- [TASK GOAL]: Scan the listing for "with" and copy out each line that has it.

- [INFORMATION SHOWN]:
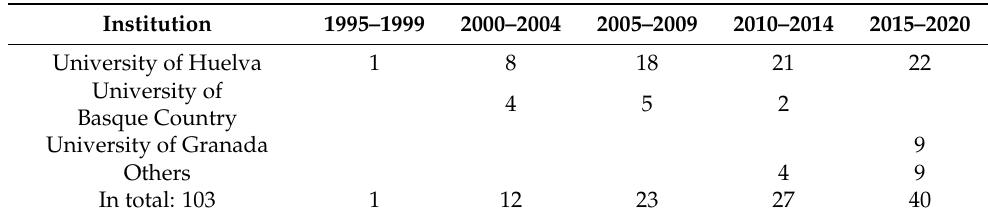
Table 6. Distribution of the papers published involving the rheology of bituminous binders in the period 1995–2020 in Spain (source, Web of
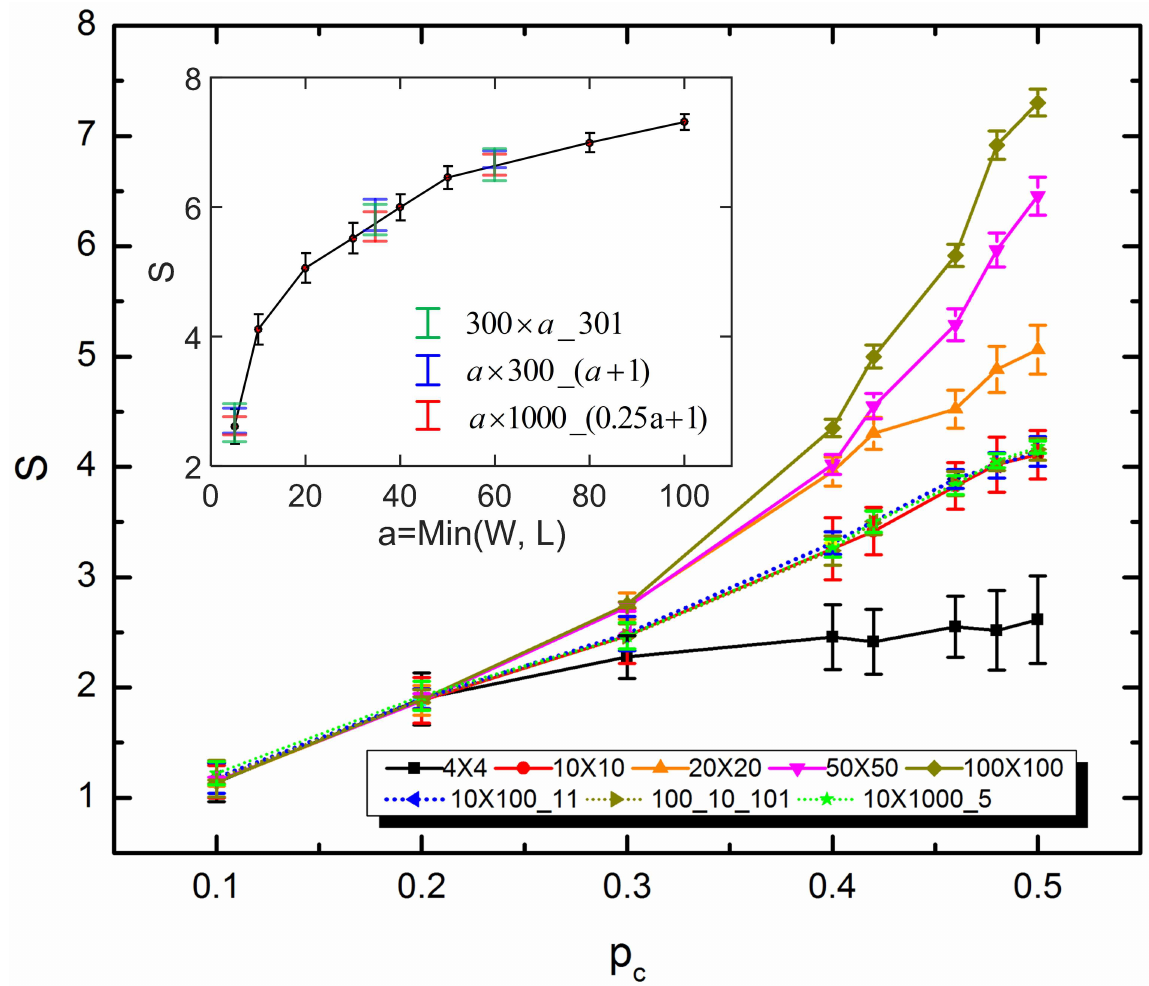
Fig 5. Dependence of the emergent region span on network size and electrode dimension. The results for square networks are shown by solid lines with error bars obtainedacross ten simulations for each point. Results of rectangularnetworks(10 × 100_11, 100 × 10_101and 10 × 1000_5)are presented by dashed lines. The inset compares the spans of different-sized square networkswith p c = 0.5 with those of rectangular networks with various network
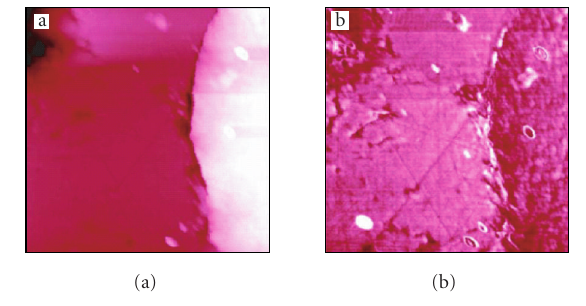
Figure 13: Simultaneous AFM (a) (20 μ m, Z range 2 μ m) and SNOM (b) of a part of a petrified bacterium (dark contrast, right part) in a polished dolomite sample with some pyrite geodes under the surface and dust particles on the surface.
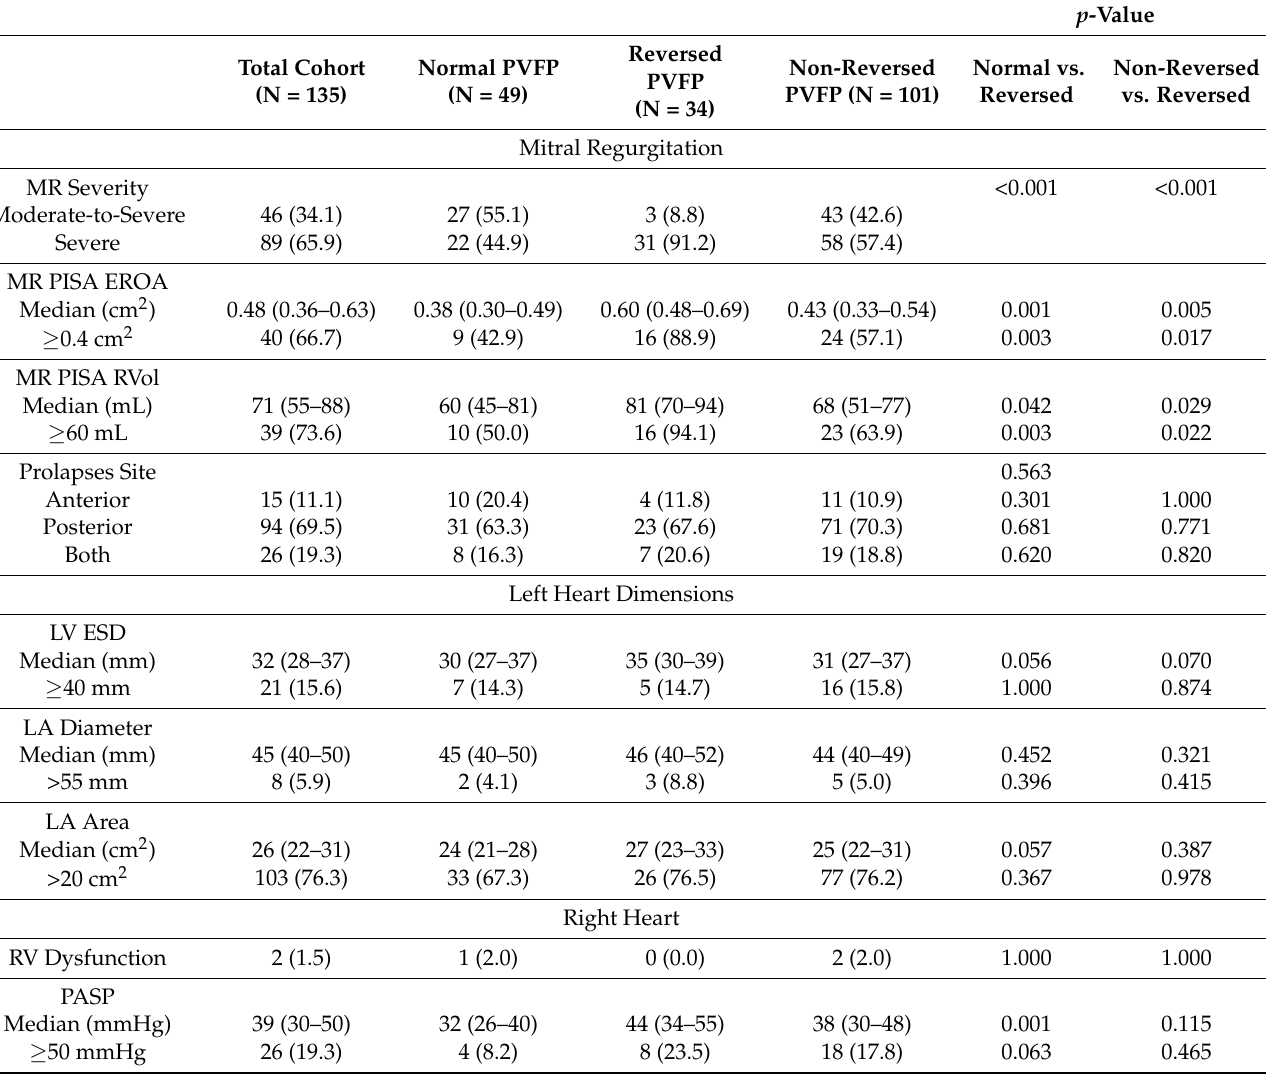
Table 2. Baseline Echocardiographic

- [OUTPUT FOR THIS TASK]:
Fig 5. Dependence of the emergent region span on network size and electrode dimension. The results for square networks are shown by solid lines with error bars obtainedacross ten simulations for each point. Results of rectangularnetworks(10 × 100_11, 100 × 10_101and 10 × 1000_5)are presented by dashed lines. The inset compares the spans of different-sized square networkswith p c = 0.5 with those of rectangular networks with various network
Figure 13: Simultaneous AFM (a) (20 μ m, Z range 2 μ m) and SNOM (b) of a part of a petrified bacterium (dark contrast, right part) in a polished dolomite sample with some pyrite geodes under the surface and dust particles on the surface.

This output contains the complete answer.